▸ TASK BRIEF: Reply with nothing but how many lines in the entries below include "mailing".

▸ EXTRACTED ENTRIES:
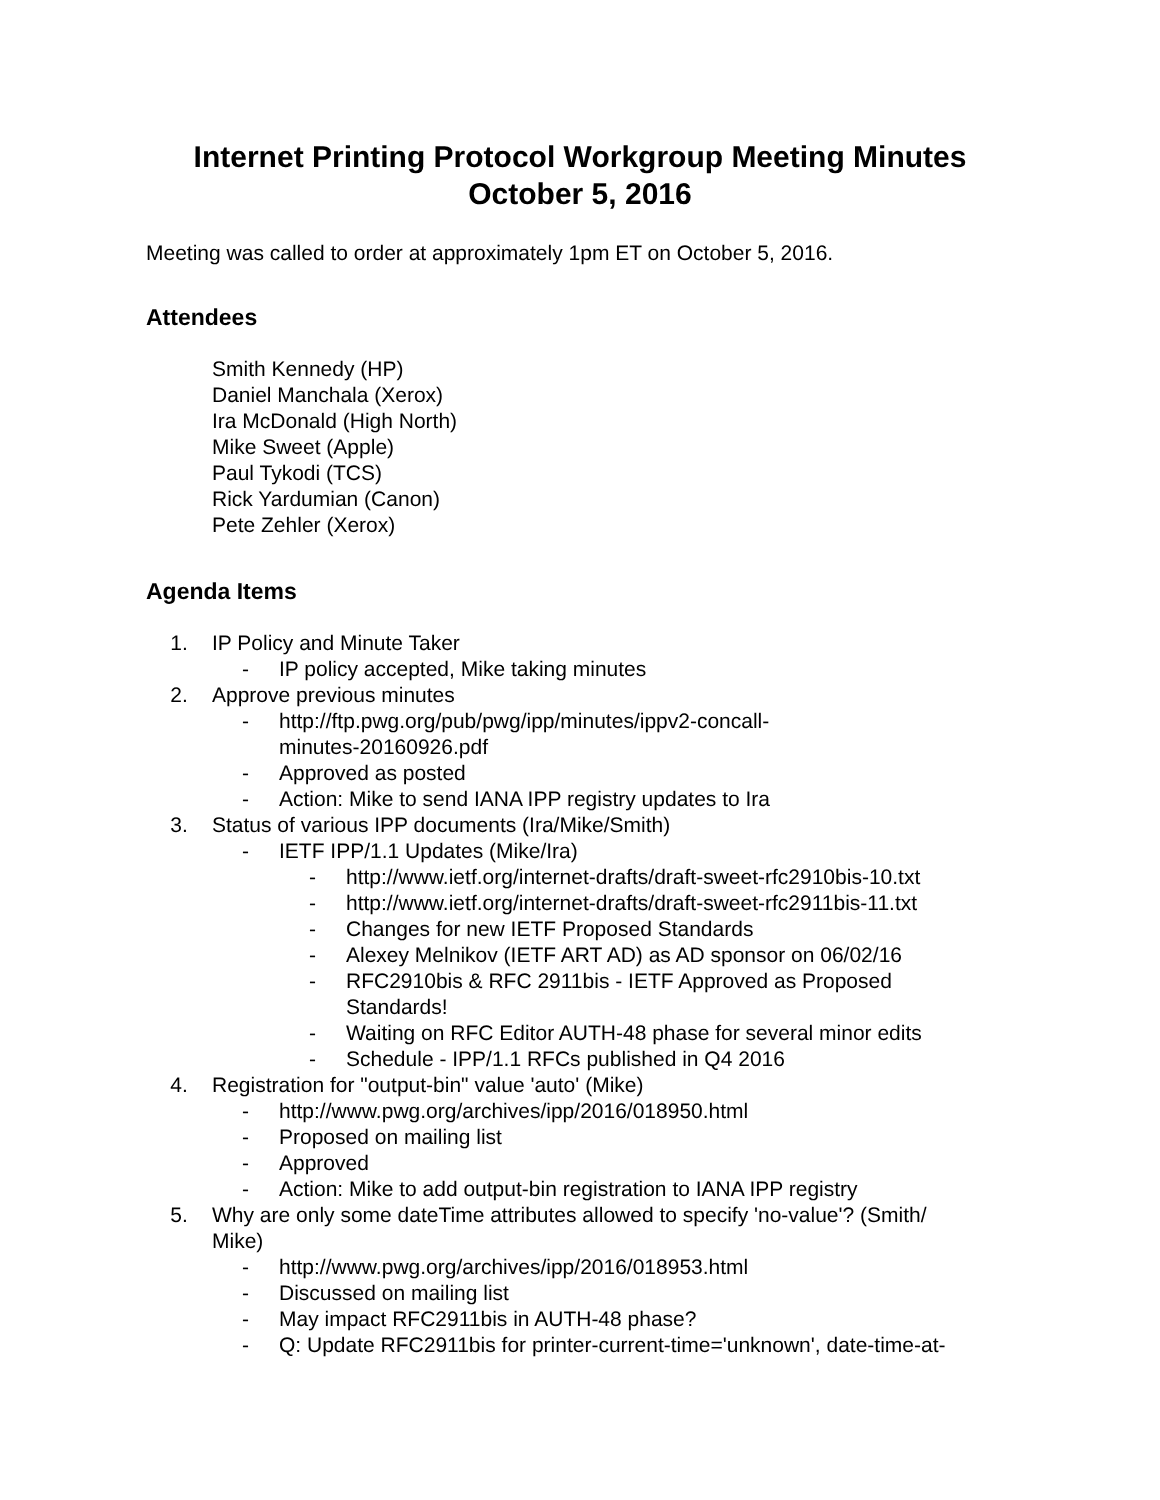Internet Printing Protocol Workgroup Meeting Minutes
October 5, 2016
Meeting was called to order at approximately 1pm ET on October 5, 2016.
Attendees
Smith Kennedy (HP)
Daniel Manchala (Xerox)
Ira McDonald (High North)
Mike Sweet (Apple)
Paul Tykodi (TCS)
Rick Yardumian (Canon)
Pete Zehler (Xerox)
Agenda Items
1. IP Policy and Minute Taker
- IP policy accepted, Mike taking minutes
2. Approve previous minutes
- http://ftp.pwg.org/pub/pwg/ipp/minutes/ippv2-concall-
minutes-20160926.pdf
- Approved as posted
- Action: Mike to send IANA IPP registry updates to Ira
3. Status of various IPP documents (Ira/Mike/Smith)
- IETF IPP/1.1 Updates (Mike/Ira)
- http://www.ietf.org/internet-drafts/draft-sweet-rfc2910bis-10.txt
- http://www.ietf.org/internet-drafts/draft-sweet-rfc2911bis-11.txt
- Changes for new IETF Proposed Standards
- Alexey Melnikov (IETF ART AD) as AD sponsor on 06/02/16
- RFC2910bis & RFC 2911bis - IETF Approved as Proposed
Standards!
- Waiting on RFC Editor AUTH-48 phase for several minor edits
- Schedule - IPP/1.1 RFCs published in Q4 2016
4. Registration for "output-bin" value 'auto' (Mike)
- http://www.pwg.org/archives/ipp/2016/018950.html
- Proposed on mailing list
- Approved
- Action: Mike to add output-bin registration to IANA IPP registry
5. Why are only some dateTime attributes allowed to specify 'no-value'? (Smith/
Mike)
- http://www.pwg.org/archives/ipp/2016/018953.html
- Discussed on mailing list
- May impact RFC2911bis in AUTH-48 phase?
- Q: Update RFC2911bis for printer-current-time='unknown', date-time-at-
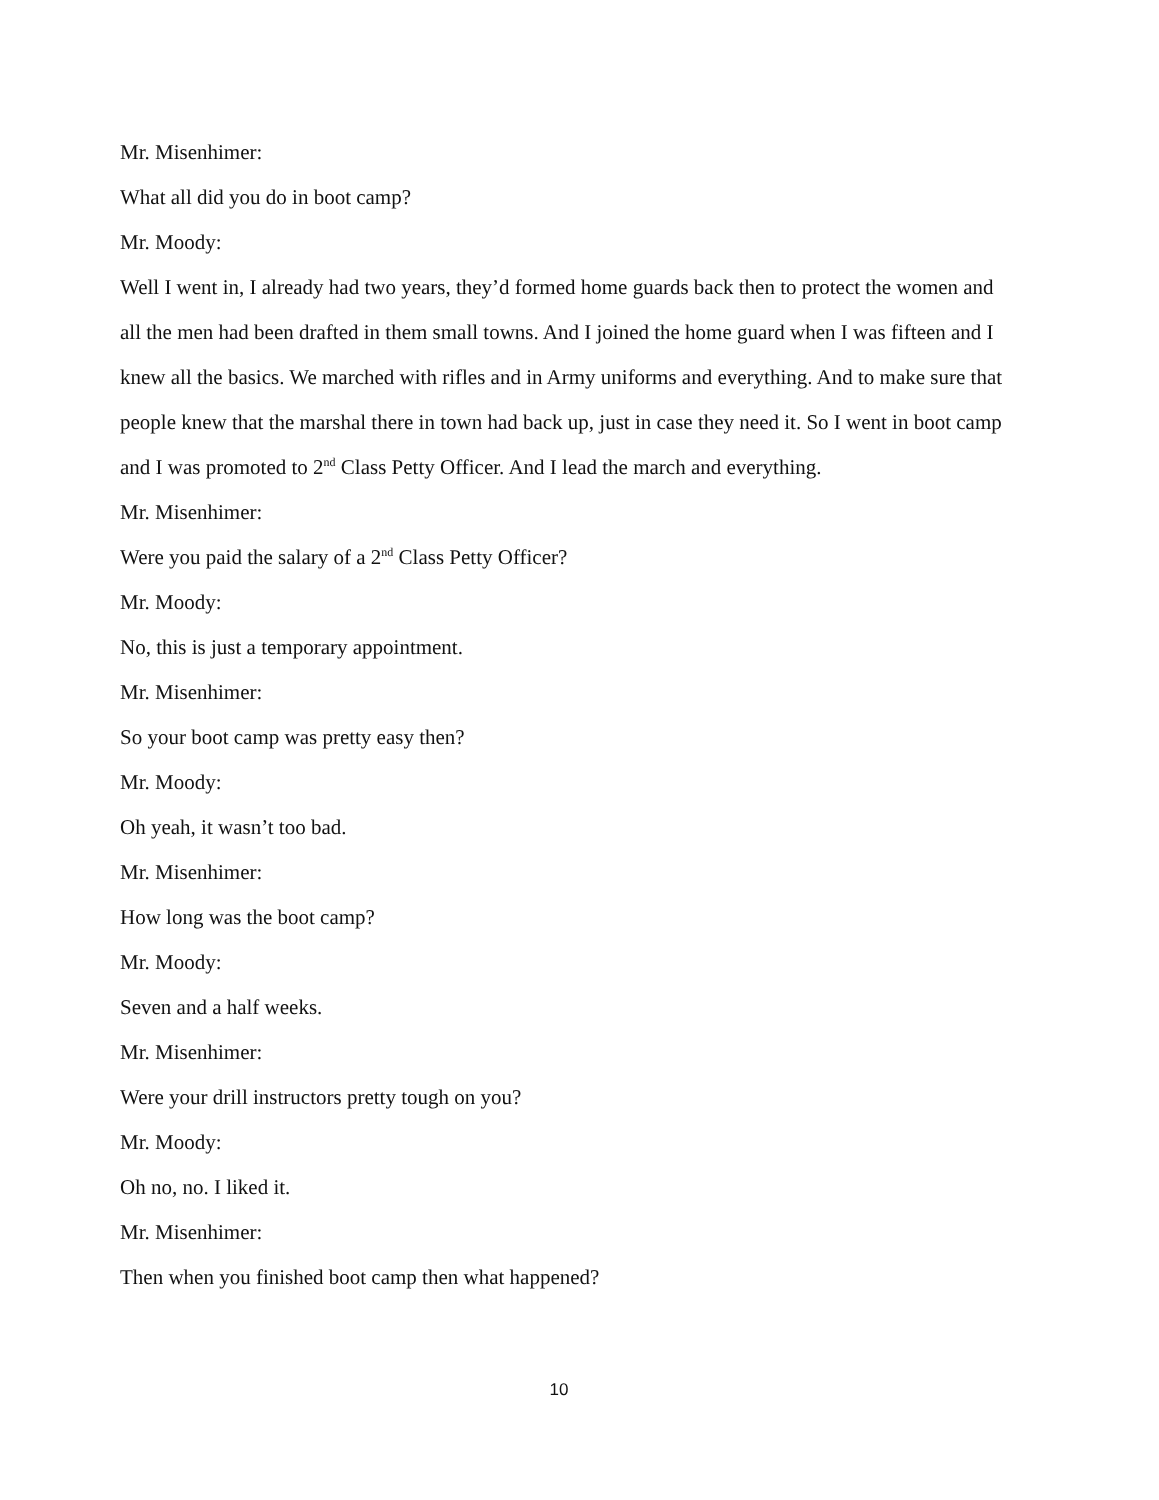Mr. Misenhimer:
What all did you do in boot camp?
Mr. Moody:
Well I went in, I already had two years, they’d formed home guards back then to protect the women and all the men had been drafted in them small towns. And I joined the home guard when I was fifteen and I knew all the basics. We marched with rifles and in Army uniforms and everything. And to make sure that people knew that the marshal there in town had back up, just in case they need it. So I went in boot camp and I was promoted to 2<sup>nd</sup> Class Petty Officer. And I lead the march and everything.
Mr. Misenhimer:
Were you paid the salary of a 2<sup>nd</sup> Class Petty Officer?
Mr. Moody:
No, this is just a temporary appointment.
Mr. Misenhimer:
So your boot camp was pretty easy then?
Mr. Moody:
Oh yeah, it wasn’t too bad.
Mr. Misenhimer:
How long was the boot camp?
Mr. Moody:
Seven and a half weeks.
Mr. Misenhimer:
Were your drill instructors pretty tough on you?
Mr. Moody:
Oh no, no. I liked it.
Mr. Misenhimer:
Then when you finished boot camp then what happened?
10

▸ PROBLEM SOLUTION: 2